======== SELECTED EXCERPT

Page history last edited by Tim 15 years, 11 months ago

Back to Imagineering

Printing

The written word fist came to Battal shortly after the Darkstorm at the hands of the Encients. Text appears in thier ruins carved into stone walls and in scrolls that are just lying around. However no mention is ever made of how the Encients did anything, just all the stuff they left behind.

When the Ooamp arrived they developed a writting style that was the precusor to human writting done entirely by carving pieces of trees, which slowy developed into wood carving.

In -30,796 man, searching for a more Epic way to write, developed the technology to carve words into stone.

In 26 TMSK Brother Dranor has the ingenious idea to write things down in books with ink. Previously books were just used to store paper for kindeling. Brother Dranor then creates order of Clerics and Rune Knights to spread and utilize this ability.

In 1,032 TMSK the first "Ink Blocks" are made. These are pieces of wood the size of a page with the complete text of a page carved out (in the negative) and pressed into ink and then a blank page. This enables much greater proliferation of literature.

In 17,982 TLFotUM a High Elemenstor teaches Enchanters how to create items which copy books, thus making the whole thing alot easier.

Discussion

Books appear frequently in ELotH, and given Brahe's tendency toward authorial in-jokes they often play important roles. It seems clear that by the time of the Elemenstor Cycle movable type is in common use, as books are an everyday fixture of life. Can someone with better resources come up with a coherent timeline of printing technology? I think scribes were around from the -28000's, woodcut-style printing came in sometime before the MSK period, and movable type came in before the Longest Moment, was lost (except to Willestria) prior to the Unsundering, and was rediscovered somewhere in the mid-18,000's, but this is mostly guesswork.
Are you sure mass production of Books was acomplished though machinery? I'm not sure myself but I think that they were either written by hand with cheap labor (possibly something even cheaper then peasants) and just lasted for millenia, or that there was some generic magic item that copied books.

================
======== INPUT MATERIAL

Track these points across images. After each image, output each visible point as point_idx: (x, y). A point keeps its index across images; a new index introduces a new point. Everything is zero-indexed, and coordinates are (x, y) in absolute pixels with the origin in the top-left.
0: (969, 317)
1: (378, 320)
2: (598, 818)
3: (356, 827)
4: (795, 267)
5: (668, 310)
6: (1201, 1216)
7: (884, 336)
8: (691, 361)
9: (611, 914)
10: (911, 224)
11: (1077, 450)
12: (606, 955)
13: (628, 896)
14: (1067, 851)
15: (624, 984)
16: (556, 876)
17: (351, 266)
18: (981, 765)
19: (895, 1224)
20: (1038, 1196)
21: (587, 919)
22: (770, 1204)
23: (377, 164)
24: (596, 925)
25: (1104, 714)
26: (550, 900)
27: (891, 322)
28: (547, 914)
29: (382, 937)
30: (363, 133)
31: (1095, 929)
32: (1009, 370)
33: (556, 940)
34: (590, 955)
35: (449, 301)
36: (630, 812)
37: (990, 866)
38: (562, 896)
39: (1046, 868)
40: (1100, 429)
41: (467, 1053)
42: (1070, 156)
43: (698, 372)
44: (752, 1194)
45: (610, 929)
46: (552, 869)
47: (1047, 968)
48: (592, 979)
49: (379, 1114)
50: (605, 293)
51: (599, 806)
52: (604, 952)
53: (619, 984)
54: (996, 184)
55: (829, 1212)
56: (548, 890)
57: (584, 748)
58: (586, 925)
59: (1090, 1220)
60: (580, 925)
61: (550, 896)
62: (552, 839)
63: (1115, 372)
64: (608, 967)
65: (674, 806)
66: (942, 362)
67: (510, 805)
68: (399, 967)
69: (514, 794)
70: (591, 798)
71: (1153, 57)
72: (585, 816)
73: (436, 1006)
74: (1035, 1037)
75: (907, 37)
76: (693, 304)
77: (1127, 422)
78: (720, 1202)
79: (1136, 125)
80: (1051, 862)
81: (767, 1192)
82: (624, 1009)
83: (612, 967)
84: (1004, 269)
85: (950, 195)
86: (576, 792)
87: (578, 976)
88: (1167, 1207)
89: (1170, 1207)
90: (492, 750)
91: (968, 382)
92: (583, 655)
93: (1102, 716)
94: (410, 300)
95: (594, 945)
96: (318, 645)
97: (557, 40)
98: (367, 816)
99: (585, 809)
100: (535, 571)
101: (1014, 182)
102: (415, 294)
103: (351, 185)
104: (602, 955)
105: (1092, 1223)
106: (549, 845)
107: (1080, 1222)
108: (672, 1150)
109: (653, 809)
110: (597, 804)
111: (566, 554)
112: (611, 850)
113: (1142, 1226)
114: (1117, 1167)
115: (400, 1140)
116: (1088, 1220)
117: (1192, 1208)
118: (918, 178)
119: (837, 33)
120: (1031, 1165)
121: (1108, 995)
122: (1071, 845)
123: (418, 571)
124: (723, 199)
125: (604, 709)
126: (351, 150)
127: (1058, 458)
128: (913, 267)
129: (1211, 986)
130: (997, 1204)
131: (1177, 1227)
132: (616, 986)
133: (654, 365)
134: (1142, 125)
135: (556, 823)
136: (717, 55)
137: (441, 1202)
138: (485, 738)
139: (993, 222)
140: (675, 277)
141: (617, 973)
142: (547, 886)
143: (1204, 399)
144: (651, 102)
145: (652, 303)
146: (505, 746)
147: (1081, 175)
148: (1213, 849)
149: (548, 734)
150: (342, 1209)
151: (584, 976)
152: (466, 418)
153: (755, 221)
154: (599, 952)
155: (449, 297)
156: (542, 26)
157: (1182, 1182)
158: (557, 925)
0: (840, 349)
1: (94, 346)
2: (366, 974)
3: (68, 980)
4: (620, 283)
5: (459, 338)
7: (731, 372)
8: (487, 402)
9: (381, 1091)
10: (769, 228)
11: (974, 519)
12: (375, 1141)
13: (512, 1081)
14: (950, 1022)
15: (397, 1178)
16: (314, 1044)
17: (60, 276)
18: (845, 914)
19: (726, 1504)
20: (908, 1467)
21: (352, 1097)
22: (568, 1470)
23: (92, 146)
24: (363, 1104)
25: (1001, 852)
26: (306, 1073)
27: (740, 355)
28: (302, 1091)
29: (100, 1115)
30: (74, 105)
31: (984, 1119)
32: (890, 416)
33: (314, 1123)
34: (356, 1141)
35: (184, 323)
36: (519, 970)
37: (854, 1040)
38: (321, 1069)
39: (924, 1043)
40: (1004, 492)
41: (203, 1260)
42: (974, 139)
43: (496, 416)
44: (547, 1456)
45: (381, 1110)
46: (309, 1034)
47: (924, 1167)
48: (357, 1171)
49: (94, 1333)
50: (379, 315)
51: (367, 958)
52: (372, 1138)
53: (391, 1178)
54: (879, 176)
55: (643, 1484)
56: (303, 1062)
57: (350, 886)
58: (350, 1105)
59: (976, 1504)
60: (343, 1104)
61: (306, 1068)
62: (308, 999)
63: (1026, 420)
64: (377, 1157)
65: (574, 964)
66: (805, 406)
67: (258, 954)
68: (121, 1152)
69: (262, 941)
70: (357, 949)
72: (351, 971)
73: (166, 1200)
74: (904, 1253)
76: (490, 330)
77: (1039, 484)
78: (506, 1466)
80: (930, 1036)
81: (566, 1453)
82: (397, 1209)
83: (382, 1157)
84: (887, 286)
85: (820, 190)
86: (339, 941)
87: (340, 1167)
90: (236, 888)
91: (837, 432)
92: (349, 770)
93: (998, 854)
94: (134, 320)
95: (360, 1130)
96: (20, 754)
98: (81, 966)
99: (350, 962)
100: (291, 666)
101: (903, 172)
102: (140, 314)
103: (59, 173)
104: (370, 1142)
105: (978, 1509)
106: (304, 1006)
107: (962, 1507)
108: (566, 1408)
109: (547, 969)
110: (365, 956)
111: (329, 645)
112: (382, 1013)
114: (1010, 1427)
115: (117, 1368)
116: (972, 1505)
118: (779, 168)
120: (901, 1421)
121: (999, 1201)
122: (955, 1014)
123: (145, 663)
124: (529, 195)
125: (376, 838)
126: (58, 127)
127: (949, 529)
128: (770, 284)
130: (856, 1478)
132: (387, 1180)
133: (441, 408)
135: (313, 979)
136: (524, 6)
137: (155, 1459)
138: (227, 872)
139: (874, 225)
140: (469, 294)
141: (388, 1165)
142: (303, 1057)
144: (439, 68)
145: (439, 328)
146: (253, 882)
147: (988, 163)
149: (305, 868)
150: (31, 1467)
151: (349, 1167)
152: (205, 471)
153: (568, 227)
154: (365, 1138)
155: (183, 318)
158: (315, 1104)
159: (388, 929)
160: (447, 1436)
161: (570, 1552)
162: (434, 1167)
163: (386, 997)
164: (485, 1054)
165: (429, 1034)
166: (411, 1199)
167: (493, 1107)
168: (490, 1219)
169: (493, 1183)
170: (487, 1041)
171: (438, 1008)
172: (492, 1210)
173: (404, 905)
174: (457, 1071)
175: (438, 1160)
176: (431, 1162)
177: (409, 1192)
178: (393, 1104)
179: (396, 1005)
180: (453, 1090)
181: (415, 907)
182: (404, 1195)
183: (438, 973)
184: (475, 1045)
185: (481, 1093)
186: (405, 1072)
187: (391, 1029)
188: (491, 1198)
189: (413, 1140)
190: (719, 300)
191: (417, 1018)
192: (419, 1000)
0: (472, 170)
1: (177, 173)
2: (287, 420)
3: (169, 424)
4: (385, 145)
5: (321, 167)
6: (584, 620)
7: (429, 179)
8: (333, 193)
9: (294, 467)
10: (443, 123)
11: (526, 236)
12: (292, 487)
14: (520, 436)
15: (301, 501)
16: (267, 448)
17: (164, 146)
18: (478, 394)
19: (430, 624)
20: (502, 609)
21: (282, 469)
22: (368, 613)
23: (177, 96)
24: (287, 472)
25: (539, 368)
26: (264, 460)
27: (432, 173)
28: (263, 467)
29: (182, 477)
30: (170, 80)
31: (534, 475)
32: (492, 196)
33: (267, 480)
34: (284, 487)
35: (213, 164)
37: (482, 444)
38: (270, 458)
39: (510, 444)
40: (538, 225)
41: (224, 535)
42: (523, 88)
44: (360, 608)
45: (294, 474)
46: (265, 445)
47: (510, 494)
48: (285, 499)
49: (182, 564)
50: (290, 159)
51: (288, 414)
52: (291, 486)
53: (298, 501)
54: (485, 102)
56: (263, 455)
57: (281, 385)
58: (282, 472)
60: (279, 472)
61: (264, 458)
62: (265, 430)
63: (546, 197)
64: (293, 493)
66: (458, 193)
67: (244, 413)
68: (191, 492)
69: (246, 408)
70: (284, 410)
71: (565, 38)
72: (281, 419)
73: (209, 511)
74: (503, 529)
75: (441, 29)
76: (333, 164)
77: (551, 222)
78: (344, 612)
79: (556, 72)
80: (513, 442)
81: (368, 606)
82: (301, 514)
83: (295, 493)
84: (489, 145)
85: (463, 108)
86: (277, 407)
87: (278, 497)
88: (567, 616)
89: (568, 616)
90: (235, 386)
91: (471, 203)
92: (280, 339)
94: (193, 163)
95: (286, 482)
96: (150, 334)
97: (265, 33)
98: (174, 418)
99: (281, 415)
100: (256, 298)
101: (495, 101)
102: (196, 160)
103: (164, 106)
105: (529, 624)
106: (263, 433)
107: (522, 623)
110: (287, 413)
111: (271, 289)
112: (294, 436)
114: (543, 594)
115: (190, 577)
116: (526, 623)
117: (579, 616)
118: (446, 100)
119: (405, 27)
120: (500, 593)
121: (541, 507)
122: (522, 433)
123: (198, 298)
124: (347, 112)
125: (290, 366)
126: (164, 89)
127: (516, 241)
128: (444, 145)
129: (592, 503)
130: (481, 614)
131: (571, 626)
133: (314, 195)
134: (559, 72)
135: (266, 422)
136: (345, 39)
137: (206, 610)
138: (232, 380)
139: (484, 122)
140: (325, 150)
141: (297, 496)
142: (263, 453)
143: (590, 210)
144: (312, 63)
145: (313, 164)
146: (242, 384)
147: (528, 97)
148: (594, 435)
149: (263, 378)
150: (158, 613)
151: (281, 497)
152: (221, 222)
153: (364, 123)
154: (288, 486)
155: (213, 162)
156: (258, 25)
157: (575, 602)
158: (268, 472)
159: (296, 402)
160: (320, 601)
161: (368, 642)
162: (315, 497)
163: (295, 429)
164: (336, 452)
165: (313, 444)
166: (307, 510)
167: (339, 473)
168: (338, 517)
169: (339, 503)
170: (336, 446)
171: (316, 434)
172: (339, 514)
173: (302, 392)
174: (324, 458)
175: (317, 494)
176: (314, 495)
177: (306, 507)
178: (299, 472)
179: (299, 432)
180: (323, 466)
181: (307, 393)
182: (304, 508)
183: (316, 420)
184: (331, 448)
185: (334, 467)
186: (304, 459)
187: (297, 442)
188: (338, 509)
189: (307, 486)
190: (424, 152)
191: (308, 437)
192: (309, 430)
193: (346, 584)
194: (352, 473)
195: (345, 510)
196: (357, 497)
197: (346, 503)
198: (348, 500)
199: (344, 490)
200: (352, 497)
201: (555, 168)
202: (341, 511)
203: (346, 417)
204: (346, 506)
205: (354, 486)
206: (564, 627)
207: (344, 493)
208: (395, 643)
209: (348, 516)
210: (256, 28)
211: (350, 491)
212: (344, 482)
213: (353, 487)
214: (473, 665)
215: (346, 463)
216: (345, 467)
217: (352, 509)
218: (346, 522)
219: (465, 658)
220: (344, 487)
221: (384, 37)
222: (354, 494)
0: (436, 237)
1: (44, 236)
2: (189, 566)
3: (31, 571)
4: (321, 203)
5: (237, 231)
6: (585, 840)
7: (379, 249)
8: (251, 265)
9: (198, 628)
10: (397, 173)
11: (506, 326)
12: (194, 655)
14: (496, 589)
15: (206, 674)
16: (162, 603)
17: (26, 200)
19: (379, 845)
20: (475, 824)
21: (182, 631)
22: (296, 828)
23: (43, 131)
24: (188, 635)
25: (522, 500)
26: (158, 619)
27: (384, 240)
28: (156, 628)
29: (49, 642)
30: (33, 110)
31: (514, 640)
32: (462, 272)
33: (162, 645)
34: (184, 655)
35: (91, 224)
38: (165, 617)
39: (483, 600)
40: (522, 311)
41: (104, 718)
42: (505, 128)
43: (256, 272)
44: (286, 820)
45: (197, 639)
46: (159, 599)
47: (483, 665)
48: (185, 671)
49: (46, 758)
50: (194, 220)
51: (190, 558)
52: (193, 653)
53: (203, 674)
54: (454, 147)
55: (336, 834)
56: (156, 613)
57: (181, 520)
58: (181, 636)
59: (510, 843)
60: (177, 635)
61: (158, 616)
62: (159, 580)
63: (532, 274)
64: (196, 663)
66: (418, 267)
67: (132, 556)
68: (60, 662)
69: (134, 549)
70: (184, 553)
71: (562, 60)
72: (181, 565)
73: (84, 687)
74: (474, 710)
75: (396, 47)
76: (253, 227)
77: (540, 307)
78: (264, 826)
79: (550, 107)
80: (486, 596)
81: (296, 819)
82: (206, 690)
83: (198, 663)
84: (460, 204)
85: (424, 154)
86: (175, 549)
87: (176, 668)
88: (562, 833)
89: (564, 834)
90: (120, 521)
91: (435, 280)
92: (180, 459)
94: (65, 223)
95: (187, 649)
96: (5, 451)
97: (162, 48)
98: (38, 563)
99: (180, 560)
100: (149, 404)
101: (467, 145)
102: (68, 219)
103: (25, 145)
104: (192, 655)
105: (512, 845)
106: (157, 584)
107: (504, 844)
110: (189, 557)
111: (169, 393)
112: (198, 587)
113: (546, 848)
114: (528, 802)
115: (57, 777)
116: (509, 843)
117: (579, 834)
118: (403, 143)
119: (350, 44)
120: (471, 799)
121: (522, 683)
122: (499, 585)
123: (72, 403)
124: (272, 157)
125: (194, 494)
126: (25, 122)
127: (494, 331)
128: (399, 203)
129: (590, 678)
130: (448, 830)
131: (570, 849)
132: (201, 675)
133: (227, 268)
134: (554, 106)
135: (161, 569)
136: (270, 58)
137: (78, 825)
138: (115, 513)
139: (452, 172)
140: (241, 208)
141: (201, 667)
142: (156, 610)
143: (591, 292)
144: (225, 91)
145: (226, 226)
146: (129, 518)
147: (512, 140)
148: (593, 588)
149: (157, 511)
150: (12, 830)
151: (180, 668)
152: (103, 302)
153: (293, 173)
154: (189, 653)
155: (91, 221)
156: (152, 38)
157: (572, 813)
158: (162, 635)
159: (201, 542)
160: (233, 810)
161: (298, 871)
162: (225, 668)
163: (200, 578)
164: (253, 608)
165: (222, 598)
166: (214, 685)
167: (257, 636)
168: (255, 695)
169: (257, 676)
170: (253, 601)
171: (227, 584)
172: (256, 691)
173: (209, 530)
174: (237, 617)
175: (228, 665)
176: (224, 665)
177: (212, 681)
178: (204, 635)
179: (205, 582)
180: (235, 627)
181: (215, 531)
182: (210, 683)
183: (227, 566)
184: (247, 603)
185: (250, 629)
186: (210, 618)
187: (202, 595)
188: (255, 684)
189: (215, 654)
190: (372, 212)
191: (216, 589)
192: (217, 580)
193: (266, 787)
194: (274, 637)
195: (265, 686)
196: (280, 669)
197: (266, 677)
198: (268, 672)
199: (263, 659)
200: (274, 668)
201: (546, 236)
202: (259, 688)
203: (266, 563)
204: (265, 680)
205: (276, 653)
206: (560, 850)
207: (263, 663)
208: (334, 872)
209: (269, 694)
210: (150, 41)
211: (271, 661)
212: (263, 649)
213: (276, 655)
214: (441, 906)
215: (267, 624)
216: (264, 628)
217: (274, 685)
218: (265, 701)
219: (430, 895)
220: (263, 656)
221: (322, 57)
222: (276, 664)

================

**ACTIVITY 1:**
Reproduce the part of the Printing entry that opens with the words "When the Ooamp" and closes with "proliferation of literature.", switching every "Ink Blocks" to "Print Blocks".
**ACTIVITY 2:**
Rewrite the part of the records that opens with the line containing "159: (388, 929)" and closes with the line containing "185: (481, 1093)", both included, as a JSON list of strings with one string per line and blank lines left out.

**EXERCISE OUTPUT 1:**
When the Ooamp arrived they developed a writting style that was the precusor to human writting done entirely by carving pieces of trees, which slowy developed into wood carving.

In -30,796 man, searching for a more Epic way to write, developed the technology to carve words into stone.

In 26 TMSK Brother Dranor has the ingenious idea to write things down in books with ink. Previously books were just used to store paper for kindeling. Brother Dranor then creates order of Clerics and Rune Knights to spread and utilize this ability.

In 1,032 TMSK the first "Print Blocks" are made. These are pieces of wood the size of a page with the complete text of a page carved out (in the negative) and pressed into ink and then a blank page. This enables much greater proliferation of literature.

**EXERCISE OUTPUT 2:**
[
  "159: (388, 929)",
  "160: (447, 1436)",
  "161: (570, 1552)",
  "162: (434, 1167)",
  "163: (386, 997)",
  "164: (485, 1054)",
  "165: (429, 1034)",
  "166: (411, 1199)",
  "167: (493, 1107)",
  "168: (490, 1219)",
  "169: (493, 1183)",
  "170: (487, 1041)",
  "171: (438, 1008)",
  "172: (492, 1210)",
  "173: (404, 905)",
  "174: (457, 1071)",
  "175: (438, 1160)",
  "176: (431, 1162)",
  "177: (409, 1192)",
  "178: (393, 1104)",
  "179: (396, 1005)",
  "180: (453, 1090)",
  "181: (415, 907)",
  "182: (404, 1195)",
  "183: (438, 973)",
  "184: (475, 1045)",
  "185: (481, 1093)"
]